When I went to drama school, my goal was to learn how to hide. Bunko theory number 2: Actors hide their emotions under a character. This is when the wheels started to come off my wagon. In drama school I learned that actors (the interesting ones) feel their feelings - they make themselves vulnerable in order to reveal a universal truth of emotion, how we all feel inside. The idea that I would have to do this was positively terrifying. At the very least, I needed my own defense mechanisms to hide behind. The idea of stripping these away in order to play a character more open, softer, or weaker than me made me want to jump into a vat of hair spray and set fire to my skin. But alas, I had already transferred schools too many times, and needed to finish my education in this program. So on went the hair-spray, and off came my outer shell.
Gradually, all of my theories on emotion came undone. I felt things. I felt them in my classwork, which was interesting; but far more interesting were the feelings I experienced outside the classroom. I felt guilt like a punch in the stomach when I played a prank on a neighbor sending her into a panic attack. I felt anger like heat traveling from the depths of my gut to the tops of my ears when I found out I was cheated on. And I felt the arresting, exploding feelings of love through the center of my chest and down to my finger tips, like a concentrated attack of pins & needles - quite a few times actually. Ultimately, my training taught me to be more open, softer, and yet somehow stronger.
Now that I'm long outside of school, and frankly far from any actors, I find that many people are afraid of their emotions. They avoid it, or try to, at any cost. The thing is, feelings just are. They come and go like waves at the beach. If we hold on to the big ones, we'll drown. If we try to deny them, the pressure created by doing so will break the levies and damage all those things we've built on the shores of our lives. We have to allow time to take our feelings back out to sea in order to breathe again.

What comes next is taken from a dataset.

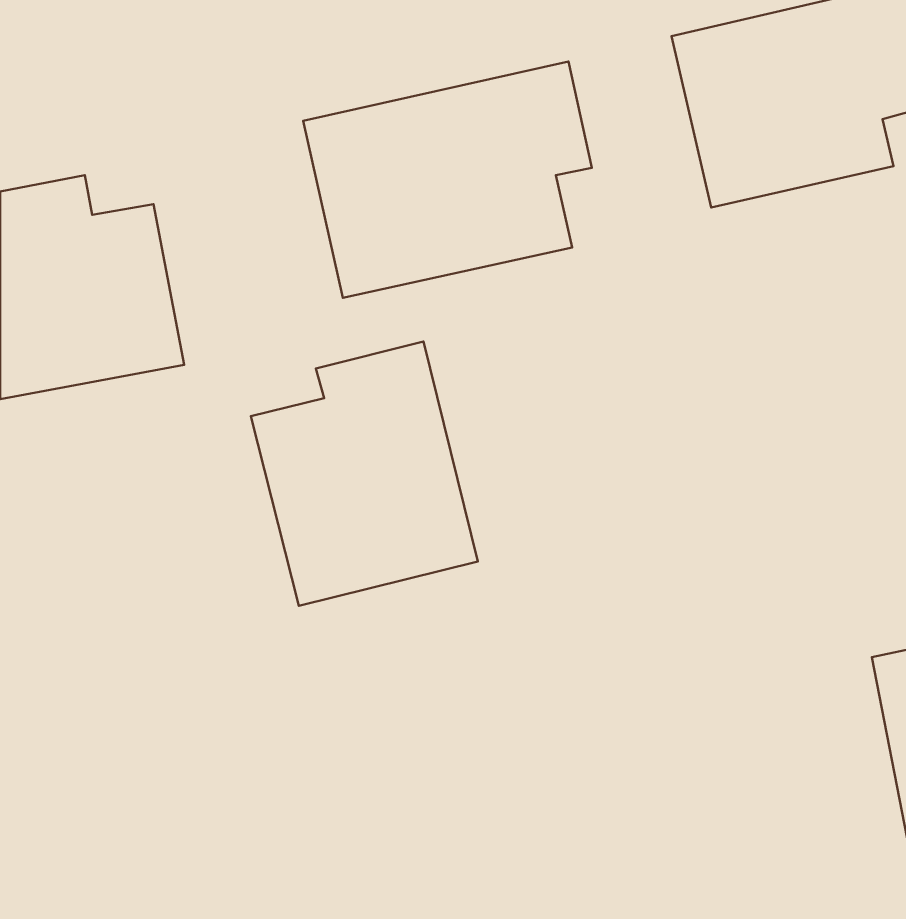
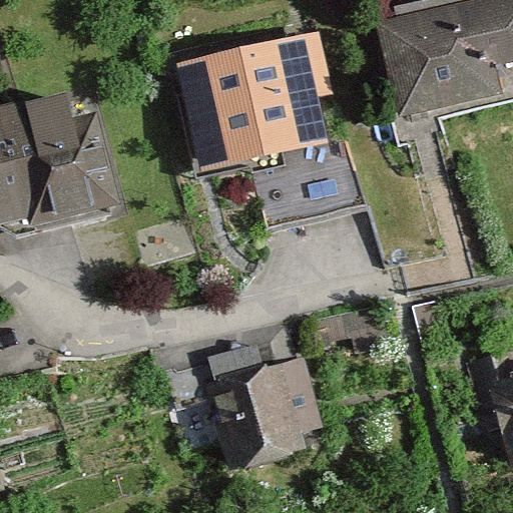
building: [251,341,478,606] -> none
building: none -> [214,360,315,458]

Time is very good at this, but new waves continue to come--some gentle, some cold, some kind, some bold. If we surrender and allow the feelings to come and go, if we can find our footing and just stay still, they'll wash over us and retreat again, exactly as they're supposed to leaving only the salty residue of memories stuck our skins. Opening to feelings, allowing them, and then letting them go is the only way I know to survive life as an alive, awake individual.
The tides have risen and fallen a few times already in this summer of yes, and at each turn, someone inevitably says to me: "At least you can feel things."
I believe all people feel things, some just think they don't.